Climate change facilitates fungal pathogen expansion while driving endemic host range contractions in a tropical biodiversity hotspot

Context. Non-native plant pathogens are reshaping ecosystems globally, yet their spread and potential spatial distributions under future climate and land-use change remains underexplored, particularly in biodiversity hotspots with vulnerable hosts. In Madagascar, a vascular wilt pathogen ( Leptographium calophylli ) has been increasingly observed infecting native forest trees raising conservation concerns. Objectives. We aimed to model future distributions of both a vulnerable host tree Calophyllum paniculatum and incipient wilt pathogen Leptographium calophylli under climate and land cover change scenarios over the next 80 years to assess overlap, divergence, and implications for extinction risk. Methods. Using ensemble SDMs across Madagascar, we forecasted potential distributional ranges for both pathogen and host using the Global Climate Model (GFDL-ESM4) under three scenarios (SSP1–2.6, SSP3–7.0, SSP5–8.5) and time periods (2011–2040, 2041–2070, 2071–2100). We measured future range shifts using a habitat exposure index and potential area of occupancy. Results. The pathogen is predicted to retain 68.5% of the current projected distribution by 2100, with expansion into previously uninhabited regions.
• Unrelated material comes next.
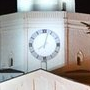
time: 8:02
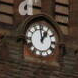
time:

C. paniculatum is forecast to experience range contraction (65.9% loss by 2100) with persistent distributional overlap predicted across all scenarios. Conclusion. We demonstrate that future climatic conditions may facilitate fungal pathogen expansion, while simultaneously exposing vulnerable hosts within their native, endemic range to infection. The asymmetric dynamic of host range losses could intensify biodiversity loss in insular ecosystems, particularly when compounded by deforestation. This study highlights the importance of considering disease threats in biodiversity forecasts and conservation strategies, particularly in tropical systems facing rapid environmental change.